Only the closing portion of the entries is to be reproduced: the line containing "left elbow: (475, 494)" through the very last line, exactly as written.

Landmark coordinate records
--- --- ---
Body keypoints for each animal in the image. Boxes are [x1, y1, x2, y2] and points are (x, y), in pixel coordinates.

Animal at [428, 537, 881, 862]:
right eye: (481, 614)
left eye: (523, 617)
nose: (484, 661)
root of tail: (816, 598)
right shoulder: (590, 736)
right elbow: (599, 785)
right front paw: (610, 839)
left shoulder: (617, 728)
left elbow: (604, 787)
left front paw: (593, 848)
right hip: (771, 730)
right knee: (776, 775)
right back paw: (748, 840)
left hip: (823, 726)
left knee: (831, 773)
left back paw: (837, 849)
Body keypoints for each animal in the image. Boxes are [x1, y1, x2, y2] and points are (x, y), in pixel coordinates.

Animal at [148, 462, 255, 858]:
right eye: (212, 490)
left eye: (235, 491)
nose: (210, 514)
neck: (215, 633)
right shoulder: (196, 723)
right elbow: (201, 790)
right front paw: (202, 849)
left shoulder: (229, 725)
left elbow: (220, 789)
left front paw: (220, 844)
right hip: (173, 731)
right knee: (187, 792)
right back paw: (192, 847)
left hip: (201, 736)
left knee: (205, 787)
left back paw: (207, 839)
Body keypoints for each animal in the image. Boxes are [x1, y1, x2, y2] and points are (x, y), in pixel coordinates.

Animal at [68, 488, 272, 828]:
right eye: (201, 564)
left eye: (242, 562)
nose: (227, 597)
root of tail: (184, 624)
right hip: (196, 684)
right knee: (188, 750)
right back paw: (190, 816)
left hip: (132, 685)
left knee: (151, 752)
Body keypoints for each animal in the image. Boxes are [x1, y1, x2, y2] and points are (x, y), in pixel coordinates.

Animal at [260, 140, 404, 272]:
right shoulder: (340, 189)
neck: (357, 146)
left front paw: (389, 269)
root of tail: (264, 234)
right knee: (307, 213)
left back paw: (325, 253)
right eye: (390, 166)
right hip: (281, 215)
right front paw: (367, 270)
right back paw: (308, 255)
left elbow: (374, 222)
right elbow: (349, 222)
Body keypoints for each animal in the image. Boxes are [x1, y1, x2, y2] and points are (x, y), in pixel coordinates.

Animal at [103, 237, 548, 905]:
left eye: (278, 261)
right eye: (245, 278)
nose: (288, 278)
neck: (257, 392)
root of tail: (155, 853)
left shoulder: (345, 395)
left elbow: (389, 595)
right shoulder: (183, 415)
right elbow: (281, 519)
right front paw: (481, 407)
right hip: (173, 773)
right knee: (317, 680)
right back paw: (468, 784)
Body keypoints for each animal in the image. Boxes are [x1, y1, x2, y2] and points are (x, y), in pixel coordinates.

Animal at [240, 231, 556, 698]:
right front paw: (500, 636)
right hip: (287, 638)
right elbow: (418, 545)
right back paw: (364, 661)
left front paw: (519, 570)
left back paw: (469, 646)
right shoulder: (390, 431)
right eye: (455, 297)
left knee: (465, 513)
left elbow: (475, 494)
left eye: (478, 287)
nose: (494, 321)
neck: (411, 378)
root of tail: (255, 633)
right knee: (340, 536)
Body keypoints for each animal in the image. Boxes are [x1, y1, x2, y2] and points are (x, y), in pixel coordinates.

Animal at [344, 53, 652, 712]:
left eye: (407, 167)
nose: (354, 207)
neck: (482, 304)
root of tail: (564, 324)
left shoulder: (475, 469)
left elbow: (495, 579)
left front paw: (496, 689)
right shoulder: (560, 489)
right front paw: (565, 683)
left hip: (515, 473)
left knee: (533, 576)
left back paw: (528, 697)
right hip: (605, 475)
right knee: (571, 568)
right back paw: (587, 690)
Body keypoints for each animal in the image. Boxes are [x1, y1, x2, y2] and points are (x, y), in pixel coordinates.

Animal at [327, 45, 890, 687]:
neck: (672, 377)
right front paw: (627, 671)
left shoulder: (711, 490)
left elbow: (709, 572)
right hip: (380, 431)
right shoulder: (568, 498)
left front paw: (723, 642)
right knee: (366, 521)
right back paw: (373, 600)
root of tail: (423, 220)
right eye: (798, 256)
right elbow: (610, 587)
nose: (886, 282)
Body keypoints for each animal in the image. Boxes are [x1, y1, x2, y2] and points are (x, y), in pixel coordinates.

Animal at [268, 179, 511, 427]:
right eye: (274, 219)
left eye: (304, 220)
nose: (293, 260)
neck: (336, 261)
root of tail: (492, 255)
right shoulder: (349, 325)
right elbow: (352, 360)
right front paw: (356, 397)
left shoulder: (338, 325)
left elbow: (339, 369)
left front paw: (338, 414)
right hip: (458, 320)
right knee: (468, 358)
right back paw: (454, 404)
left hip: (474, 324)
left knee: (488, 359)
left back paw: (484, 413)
--- --- ---
__Final answer__.
left elbow: (475, 494)
left eye: (478, 287)
nose: (494, 321)
neck: (411, 378)
root of tail: (255, 633)
right knee: (340, 536)
Body keypoints for each animal in the image. Boxes are [x1, y1, x2, y2] and points are (x, y), in pixel coordinates.

Animal at [344, 53, 652, 712]:
left eye: (407, 167)
nose: (354, 207)
neck: (482, 304)
root of tail: (564, 324)
left shoulder: (475, 469)
left elbow: (495, 579)
left front paw: (496, 689)
right shoulder: (560, 489)
right front paw: (565, 683)
left hip: (515, 473)
left knee: (533, 576)
left back paw: (528, 697)
right hip: (605, 475)
right knee: (571, 568)
right back paw: (587, 690)
Body keypoints for each animal in the image. Boxes are [x1, y1, x2, y2] and points are (x, y), in pixel coordinates.

Animal at [327, 45, 890, 687]:
neck: (672, 377)
right front paw: (627, 671)
left shoulder: (711, 490)
left elbow: (709, 572)
right hip: (380, 431)
right shoulder: (568, 498)
left front paw: (723, 642)
right knee: (366, 521)
right back paw: (373, 600)
root of tail: (423, 220)
right eye: (798, 256)
right elbow: (610, 587)
nose: (886, 282)
Body keypoints for each animal in the image. Boxes are [x1, y1, x2, y2] and points are (x, y), in pixel coordinates.

Animal at [268, 179, 511, 427]:
right eye: (274, 219)
left eye: (304, 220)
nose: (293, 260)
neck: (336, 261)
root of tail: (492, 255)
right shoulder: (349, 325)
right elbow: (352, 360)
right front paw: (356, 397)
left shoulder: (338, 325)
left elbow: (339, 369)
left front paw: (338, 414)
right hip: (458, 320)
right knee: (468, 358)
right back paw: (454, 404)
left hip: (474, 324)
left knee: (488, 359)
left back paw: (484, 413)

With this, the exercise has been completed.